I think the attached test code manifests all the failure modes I've seen in my application. (There are also some failures connected to more complex stuff like hulls made out of polygon points, transformations of circle and conic polygons etc., but I'm fairly confident, or at least hopeful, that the underlying problems are the same). The code contains 4 different test cases and I've also added some preprocessor machinery that allows you to easily switch on/off particular cases and also to serialize the threads, meaning that if CONCURRENT is defined to be 1, the code will still run in separate threads, but the threads will execute serially, so that no two theads ever run concurrently.

The test cases are:

  1. Segment polygon transformation and boolean joins.
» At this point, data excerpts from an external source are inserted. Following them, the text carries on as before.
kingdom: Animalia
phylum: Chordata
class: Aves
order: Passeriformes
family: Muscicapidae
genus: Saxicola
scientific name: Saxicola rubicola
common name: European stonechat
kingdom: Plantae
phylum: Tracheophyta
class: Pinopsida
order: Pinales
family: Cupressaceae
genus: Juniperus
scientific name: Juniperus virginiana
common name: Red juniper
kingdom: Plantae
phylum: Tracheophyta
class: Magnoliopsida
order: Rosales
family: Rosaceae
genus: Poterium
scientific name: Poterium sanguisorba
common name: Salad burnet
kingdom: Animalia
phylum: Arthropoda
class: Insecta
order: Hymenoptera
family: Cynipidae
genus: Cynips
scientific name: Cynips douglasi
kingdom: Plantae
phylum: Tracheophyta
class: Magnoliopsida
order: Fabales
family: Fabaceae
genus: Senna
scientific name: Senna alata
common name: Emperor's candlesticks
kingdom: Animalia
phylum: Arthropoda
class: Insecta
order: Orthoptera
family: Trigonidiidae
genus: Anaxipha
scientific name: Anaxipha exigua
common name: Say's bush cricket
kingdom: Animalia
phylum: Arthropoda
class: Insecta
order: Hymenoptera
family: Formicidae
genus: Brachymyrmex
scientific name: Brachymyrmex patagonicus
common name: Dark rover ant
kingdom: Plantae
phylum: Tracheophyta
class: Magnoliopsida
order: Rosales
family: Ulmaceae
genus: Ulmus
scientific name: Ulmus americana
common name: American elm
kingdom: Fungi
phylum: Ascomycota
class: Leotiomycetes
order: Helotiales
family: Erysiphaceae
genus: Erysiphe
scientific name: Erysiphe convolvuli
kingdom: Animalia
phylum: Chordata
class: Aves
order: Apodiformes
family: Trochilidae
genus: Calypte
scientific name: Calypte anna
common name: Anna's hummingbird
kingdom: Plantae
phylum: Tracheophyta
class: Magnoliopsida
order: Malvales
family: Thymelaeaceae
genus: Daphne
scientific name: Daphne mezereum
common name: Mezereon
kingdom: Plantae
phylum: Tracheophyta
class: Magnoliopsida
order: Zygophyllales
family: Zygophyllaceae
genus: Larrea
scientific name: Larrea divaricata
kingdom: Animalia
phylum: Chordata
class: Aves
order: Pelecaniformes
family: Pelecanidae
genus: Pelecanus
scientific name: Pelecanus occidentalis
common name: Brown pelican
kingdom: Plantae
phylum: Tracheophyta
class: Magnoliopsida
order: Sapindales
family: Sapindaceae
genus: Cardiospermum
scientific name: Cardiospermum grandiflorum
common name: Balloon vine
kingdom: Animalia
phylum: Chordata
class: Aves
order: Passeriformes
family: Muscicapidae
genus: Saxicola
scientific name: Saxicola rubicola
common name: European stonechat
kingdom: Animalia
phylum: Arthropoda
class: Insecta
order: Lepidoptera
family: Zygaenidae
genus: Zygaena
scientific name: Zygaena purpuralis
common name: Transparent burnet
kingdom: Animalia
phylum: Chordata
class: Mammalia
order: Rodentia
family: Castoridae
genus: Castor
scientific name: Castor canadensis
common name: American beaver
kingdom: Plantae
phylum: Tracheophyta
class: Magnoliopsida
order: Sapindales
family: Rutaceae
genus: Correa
Mostly meant to test the joins, making sure that both the first and the second operands are concurrently accessed in turn. It is probably unimportant, but not that if only join operations that share the same first operand are run concurrently (by commenting out, say, threads tc and te), the failure rate drops to amost zero.
  2. Similar to the above but meant to test the translations, which are executed concurrenlty, while the joins then follow in the main thread. The result is tested by edge count, but it can also be drawn, to reveal that most of the time, some of the transformed polygons vanish.
  3. Boolean joins of circle-segment polygons. The result is tested via edge count.
  4. Same as above but implemented with conic polygons.

Note the following points:

  • All cases, execute properly if the threads are run sequentially. Case 4 still fails, as discussed, but it consistently fails in the same way and after the correct result has been asserted, when the conic polygons are destroyed.
  • Case 4 does not fail when destroying the polygons, if the initial polygons (p - t) are created in the main thread, even though the result polygons (t[]) are created in separate threads. (It still fails along with all others when run concurrently.)
  • When run concurrently, all cases fail in various ways. They can throw CGAL exceptions, produce segmentation faults, or simply fail to produce the correct results. Rarely, they may run correctly. A convenient way to see the full gamut of failure modes, (or make sure that there are none,) is with something like while true; do ./test && echo ok; done.

dpapavas avatar Nov 25 '21 21:11 dpapavas

I don't mean to hurry this or anything, but if anyone has had a chance to take a look at the test cases, I'd be interested in whether they can confirm that this is indeed abnormal behavior and whether it will be fixed at some point. My immediate concern and the reason I'm asking, is that this determines the necessary scheduling logic for multithreaded evaluation, which is at the heart of my application (and I suppose most multithreaded CGAL applications) and therefore largely affects the overall design.

dpapavas avatar Dec 12 '21 19:12 dpapavas

A reminder, in case this has been overlooked: any feedback on whether this is actually buggy behavior and if so, whether fixing it would be considered a priority, or not, would be very much appreciated.

dpapavas avatar Feb 25 '22 10:02 dpapavas

Pinging this, to let you know that I'm still very much interested in this. Please let me know if this is a bother.